((

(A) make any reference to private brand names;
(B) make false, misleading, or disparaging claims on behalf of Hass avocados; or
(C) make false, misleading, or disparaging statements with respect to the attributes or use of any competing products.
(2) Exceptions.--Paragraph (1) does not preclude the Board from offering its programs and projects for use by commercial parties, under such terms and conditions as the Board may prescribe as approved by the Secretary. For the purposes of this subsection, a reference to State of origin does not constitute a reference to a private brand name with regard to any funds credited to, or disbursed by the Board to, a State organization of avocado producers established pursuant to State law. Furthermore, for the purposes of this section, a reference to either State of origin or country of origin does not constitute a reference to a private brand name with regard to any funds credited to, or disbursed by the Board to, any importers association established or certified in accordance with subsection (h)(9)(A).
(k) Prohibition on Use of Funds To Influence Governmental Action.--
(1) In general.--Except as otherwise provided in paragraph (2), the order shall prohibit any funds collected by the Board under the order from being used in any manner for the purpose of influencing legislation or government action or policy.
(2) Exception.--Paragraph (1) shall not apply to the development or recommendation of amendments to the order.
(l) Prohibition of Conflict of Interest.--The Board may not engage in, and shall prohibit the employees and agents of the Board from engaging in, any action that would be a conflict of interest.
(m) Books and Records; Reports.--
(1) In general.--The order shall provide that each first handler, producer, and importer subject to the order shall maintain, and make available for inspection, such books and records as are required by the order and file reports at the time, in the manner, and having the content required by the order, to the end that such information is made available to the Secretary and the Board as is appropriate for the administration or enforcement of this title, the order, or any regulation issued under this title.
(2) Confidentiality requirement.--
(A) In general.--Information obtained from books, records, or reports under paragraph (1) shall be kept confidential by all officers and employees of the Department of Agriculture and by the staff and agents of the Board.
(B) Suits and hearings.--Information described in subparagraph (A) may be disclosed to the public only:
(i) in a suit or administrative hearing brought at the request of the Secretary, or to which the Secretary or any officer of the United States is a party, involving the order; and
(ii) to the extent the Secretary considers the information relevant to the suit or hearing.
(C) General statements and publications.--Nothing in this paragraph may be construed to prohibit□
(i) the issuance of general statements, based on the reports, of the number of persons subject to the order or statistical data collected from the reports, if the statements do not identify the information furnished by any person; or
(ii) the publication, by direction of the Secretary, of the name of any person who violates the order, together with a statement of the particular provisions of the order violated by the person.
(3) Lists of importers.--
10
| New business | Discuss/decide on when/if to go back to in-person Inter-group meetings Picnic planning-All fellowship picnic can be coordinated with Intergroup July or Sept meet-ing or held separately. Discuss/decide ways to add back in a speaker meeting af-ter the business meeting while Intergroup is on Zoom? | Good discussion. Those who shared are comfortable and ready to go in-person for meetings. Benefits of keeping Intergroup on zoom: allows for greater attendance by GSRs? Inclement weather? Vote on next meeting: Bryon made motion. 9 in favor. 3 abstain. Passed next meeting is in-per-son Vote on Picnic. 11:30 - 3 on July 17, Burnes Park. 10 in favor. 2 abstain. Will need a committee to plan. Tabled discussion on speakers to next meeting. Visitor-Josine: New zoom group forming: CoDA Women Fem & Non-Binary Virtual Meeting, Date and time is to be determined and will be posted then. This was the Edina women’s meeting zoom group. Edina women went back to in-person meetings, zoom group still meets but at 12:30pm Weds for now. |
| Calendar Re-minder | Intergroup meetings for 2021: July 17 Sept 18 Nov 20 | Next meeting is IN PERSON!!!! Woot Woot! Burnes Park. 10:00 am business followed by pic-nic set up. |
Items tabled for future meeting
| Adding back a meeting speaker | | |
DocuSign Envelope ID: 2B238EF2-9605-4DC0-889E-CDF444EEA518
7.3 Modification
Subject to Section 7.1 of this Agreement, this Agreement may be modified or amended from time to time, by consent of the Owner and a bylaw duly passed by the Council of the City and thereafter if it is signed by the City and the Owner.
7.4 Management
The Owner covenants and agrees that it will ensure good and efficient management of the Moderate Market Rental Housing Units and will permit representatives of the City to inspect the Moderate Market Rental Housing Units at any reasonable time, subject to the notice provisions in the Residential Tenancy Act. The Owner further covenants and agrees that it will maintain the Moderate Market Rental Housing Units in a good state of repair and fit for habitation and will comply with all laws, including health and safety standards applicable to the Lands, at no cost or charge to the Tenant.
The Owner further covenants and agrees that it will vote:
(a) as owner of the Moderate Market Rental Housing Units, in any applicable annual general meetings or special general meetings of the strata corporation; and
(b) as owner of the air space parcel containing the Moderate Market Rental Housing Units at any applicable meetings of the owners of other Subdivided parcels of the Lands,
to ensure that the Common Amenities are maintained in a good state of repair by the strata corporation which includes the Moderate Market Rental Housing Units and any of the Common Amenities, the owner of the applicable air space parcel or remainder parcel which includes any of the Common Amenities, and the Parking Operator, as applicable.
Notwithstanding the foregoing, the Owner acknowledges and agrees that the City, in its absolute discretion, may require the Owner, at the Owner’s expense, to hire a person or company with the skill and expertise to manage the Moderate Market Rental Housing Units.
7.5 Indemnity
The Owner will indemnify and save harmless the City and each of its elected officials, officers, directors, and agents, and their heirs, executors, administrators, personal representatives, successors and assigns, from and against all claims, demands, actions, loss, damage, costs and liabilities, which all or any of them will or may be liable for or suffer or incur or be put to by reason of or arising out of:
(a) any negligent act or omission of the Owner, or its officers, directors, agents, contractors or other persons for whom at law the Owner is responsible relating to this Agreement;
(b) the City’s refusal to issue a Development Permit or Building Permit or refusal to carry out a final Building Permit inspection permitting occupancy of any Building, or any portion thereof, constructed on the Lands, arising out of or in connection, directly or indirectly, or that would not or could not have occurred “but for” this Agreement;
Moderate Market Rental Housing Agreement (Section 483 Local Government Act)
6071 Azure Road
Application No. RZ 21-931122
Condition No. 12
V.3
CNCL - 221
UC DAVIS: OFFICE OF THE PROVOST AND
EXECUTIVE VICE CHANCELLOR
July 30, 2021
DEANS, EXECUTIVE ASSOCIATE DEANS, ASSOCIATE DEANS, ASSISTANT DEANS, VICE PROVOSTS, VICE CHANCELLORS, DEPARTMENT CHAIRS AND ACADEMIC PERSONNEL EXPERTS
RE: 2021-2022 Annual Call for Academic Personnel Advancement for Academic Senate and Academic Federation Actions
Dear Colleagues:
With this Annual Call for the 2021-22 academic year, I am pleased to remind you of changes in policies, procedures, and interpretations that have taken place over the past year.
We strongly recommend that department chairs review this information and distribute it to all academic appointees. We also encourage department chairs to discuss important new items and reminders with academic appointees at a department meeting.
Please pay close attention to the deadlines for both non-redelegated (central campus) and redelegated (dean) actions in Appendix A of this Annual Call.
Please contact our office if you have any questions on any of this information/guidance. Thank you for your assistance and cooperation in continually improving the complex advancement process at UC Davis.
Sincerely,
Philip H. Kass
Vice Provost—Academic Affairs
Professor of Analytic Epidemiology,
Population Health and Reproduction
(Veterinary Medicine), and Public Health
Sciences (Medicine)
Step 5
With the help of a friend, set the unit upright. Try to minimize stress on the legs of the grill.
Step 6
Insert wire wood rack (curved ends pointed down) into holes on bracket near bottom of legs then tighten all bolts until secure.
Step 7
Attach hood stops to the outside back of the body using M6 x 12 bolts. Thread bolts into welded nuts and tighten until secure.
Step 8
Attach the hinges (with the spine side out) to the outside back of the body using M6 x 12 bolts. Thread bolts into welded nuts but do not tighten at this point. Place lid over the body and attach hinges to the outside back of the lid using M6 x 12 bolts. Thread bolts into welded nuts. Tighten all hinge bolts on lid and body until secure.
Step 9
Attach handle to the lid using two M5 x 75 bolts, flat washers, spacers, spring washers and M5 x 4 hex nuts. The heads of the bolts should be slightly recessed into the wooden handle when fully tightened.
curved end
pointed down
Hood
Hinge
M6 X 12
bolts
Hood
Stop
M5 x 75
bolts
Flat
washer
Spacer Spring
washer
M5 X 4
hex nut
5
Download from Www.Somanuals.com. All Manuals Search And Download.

))

- About this task: Every line in the data above that contains "ensure" needs to be copied.

- Output for this exercise:
The Owner covenants and agrees that it will ensure good and efficient management of the Moderate Market Rental Housing Units and will permit representatives of the City to inspect the Moderate Market Rental Housing Units at any reasonable time, subject to the notice provisions in the Residential Tenancy Act. The Owner further covenants and agrees that it will maintain the Moderate Market Rental Housing Units in a good state of repair and fit for habitation and will comply with all laws, including health and safety standards applicable to the Lands, at no cost or charge to the Tenant.
to ensure that the Common Amenities are maintained in a good state of repair by the strata corporation which includes the Moderate Market Rental Housing Units and any of the Common Amenities, the owner of the applicable air space parcel or remainder parcel which includes any of the Common Amenities, and the Parking Operator, as applicable.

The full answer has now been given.